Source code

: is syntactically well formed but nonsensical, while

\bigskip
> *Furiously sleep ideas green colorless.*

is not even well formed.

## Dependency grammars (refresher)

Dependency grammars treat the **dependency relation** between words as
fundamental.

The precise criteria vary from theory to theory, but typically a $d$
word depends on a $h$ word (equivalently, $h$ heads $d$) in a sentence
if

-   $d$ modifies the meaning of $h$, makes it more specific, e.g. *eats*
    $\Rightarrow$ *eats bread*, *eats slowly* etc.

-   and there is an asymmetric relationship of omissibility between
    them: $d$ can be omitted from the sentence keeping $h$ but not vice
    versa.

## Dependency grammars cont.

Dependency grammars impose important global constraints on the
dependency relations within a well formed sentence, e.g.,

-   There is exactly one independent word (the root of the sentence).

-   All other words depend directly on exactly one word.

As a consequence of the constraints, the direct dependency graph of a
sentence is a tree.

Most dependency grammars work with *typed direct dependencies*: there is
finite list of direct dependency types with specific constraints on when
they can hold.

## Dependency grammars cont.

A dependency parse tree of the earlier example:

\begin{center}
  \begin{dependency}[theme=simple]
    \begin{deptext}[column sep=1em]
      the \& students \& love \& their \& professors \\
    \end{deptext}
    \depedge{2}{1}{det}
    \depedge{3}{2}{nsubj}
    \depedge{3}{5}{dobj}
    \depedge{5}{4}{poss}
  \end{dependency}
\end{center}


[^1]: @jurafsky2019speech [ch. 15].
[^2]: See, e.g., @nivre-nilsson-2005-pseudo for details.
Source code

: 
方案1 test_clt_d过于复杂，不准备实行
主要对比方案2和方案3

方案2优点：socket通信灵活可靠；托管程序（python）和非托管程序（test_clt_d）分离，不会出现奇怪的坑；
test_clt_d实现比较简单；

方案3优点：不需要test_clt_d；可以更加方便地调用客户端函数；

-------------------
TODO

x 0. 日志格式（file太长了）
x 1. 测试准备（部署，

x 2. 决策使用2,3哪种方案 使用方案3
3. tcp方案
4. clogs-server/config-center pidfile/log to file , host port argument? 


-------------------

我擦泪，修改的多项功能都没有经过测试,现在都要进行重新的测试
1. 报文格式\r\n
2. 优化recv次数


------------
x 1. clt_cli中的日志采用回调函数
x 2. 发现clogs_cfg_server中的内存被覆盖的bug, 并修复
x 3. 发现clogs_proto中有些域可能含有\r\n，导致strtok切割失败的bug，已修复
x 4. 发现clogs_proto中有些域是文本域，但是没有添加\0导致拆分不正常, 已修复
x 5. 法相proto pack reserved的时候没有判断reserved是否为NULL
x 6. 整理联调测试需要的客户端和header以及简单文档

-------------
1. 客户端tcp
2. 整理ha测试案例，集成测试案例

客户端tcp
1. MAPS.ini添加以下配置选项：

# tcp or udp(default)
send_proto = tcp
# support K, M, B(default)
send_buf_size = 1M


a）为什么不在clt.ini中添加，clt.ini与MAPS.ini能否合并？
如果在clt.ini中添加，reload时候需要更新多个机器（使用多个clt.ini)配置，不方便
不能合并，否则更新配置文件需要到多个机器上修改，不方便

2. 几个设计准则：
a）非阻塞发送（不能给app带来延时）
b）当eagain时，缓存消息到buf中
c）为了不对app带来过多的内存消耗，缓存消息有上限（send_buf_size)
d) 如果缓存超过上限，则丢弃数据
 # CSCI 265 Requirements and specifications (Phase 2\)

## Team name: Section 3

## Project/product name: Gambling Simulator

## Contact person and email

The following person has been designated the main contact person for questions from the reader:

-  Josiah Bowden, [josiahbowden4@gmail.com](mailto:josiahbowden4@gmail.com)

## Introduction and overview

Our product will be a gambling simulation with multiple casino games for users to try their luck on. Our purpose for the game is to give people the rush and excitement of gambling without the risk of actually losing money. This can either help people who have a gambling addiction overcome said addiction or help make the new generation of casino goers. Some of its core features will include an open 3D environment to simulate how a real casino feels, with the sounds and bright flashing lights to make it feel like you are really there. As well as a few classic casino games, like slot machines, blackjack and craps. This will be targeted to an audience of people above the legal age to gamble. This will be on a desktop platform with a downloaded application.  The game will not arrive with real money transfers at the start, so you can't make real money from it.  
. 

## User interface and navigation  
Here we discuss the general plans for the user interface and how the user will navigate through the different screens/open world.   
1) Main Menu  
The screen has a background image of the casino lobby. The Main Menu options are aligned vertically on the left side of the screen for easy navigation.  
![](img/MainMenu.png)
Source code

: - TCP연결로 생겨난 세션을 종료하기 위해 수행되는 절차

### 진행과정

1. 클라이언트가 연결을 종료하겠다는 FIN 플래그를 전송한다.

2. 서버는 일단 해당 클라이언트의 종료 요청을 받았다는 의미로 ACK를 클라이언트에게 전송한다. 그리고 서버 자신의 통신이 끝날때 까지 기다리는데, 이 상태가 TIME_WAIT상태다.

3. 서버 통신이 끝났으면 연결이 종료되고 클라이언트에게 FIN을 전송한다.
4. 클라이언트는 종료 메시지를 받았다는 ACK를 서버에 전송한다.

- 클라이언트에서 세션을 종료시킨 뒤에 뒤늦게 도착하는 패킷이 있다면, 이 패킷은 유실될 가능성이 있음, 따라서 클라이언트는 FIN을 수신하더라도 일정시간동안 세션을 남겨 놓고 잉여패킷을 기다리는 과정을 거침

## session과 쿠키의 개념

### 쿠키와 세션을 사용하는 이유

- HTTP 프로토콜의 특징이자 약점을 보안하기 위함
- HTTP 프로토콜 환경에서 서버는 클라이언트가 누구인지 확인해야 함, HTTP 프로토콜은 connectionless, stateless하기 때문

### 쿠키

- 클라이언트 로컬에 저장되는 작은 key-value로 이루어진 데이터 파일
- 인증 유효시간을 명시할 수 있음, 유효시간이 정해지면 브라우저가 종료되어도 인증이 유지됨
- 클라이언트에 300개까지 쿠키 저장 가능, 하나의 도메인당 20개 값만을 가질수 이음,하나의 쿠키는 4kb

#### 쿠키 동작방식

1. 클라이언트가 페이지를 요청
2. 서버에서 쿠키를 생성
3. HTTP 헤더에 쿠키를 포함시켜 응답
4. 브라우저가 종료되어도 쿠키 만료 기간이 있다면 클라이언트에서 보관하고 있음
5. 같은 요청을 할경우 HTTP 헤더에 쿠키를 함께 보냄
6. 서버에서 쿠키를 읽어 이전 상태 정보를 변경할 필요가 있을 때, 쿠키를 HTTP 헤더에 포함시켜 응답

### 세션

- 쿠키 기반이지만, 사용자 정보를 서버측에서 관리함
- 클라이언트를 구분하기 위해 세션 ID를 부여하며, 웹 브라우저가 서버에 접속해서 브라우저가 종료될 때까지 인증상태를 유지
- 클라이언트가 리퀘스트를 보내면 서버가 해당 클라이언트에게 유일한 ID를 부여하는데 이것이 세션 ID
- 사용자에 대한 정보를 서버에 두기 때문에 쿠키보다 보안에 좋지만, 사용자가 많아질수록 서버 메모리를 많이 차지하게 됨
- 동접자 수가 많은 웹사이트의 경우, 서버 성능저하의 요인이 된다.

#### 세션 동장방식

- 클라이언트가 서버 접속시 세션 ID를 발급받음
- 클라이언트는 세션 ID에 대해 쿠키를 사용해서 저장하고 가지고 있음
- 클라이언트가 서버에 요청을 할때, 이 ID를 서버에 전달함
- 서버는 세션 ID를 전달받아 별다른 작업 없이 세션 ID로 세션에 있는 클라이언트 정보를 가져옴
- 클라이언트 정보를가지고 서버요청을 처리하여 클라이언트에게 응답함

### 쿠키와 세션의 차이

## Assignment
What is needed is one number, the count of lines in the listing above that contain the word "클라이언트가".

## Solution for this problem
6